• _What is required_
When you reach the line in the data below that contains "right ankle: (732, 666)", please start repeating lines exactly, and stop after the line that contains "right shoulder: (128, 553)", repeating nothing else.

☆ ☆ ☆ ☆

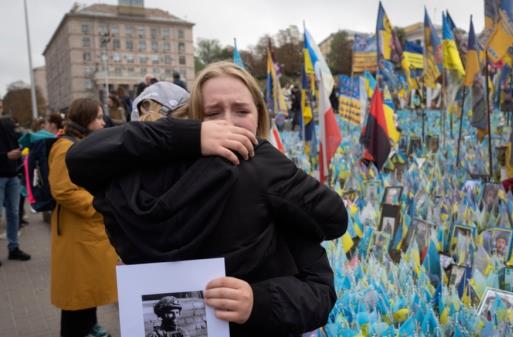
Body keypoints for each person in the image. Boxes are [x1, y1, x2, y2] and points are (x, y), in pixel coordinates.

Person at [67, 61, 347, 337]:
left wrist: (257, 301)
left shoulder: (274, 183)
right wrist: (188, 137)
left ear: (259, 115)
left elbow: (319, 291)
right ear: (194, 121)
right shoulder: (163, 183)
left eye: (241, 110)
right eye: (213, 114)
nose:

☆ ☆ ☆ ☆

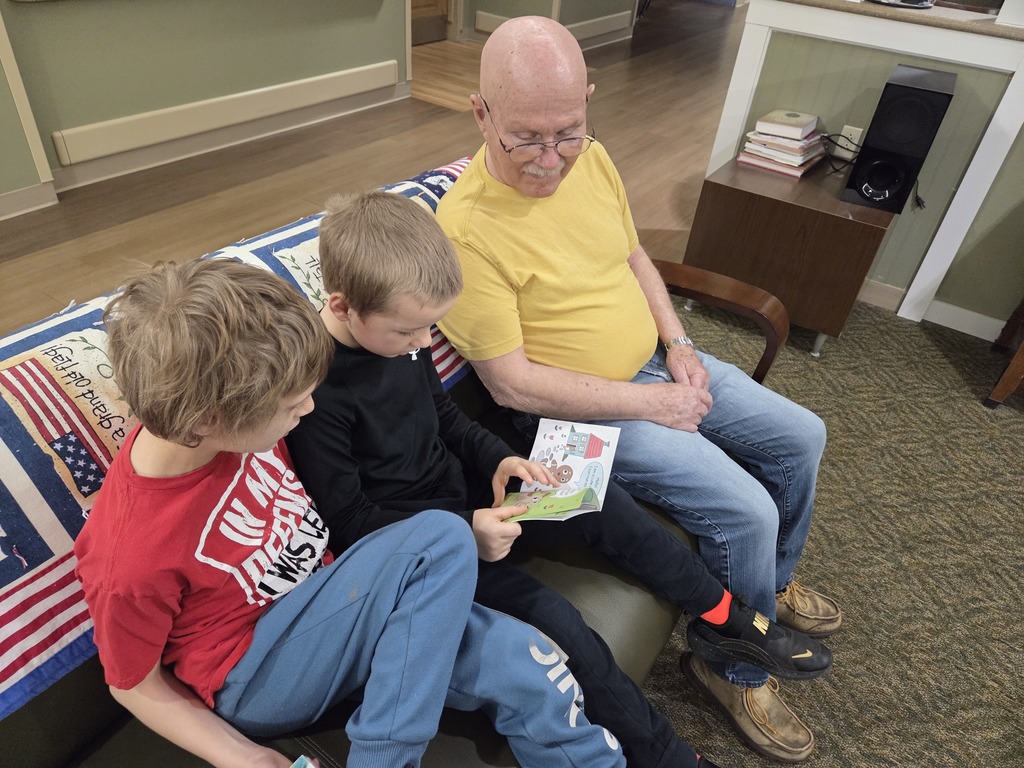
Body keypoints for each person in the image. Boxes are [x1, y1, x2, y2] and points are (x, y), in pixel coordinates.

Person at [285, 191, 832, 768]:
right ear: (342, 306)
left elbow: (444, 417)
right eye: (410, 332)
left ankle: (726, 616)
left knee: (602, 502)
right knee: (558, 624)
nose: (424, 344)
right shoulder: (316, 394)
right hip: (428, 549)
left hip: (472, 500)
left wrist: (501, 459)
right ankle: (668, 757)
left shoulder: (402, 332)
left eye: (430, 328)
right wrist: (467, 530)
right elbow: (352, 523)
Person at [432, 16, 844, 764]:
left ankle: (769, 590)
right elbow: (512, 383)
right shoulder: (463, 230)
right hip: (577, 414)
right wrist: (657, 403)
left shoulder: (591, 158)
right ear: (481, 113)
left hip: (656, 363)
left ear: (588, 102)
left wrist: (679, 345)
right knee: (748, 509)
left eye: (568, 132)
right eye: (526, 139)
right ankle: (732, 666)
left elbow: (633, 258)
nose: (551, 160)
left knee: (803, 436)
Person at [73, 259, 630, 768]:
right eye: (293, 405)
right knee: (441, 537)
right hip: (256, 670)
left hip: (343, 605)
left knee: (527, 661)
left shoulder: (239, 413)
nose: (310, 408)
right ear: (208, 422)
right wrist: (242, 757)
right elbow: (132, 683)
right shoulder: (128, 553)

☆ ☆ ☆ ☆

• _Solution for this problem_
right ankle: (732, 666)
left elbow: (633, 258)
nose: (551, 160)
left knee: (803, 436)
Person at [73, 259, 630, 768]:
right eye: (293, 405)
right knee: (441, 537)
right hip: (256, 670)
left hip: (343, 605)
left knee: (527, 661)
left shoulder: (239, 413)
nose: (310, 408)
right ear: (208, 422)
right wrist: (242, 757)
right elbow: (132, 683)
right shoulder: (128, 553)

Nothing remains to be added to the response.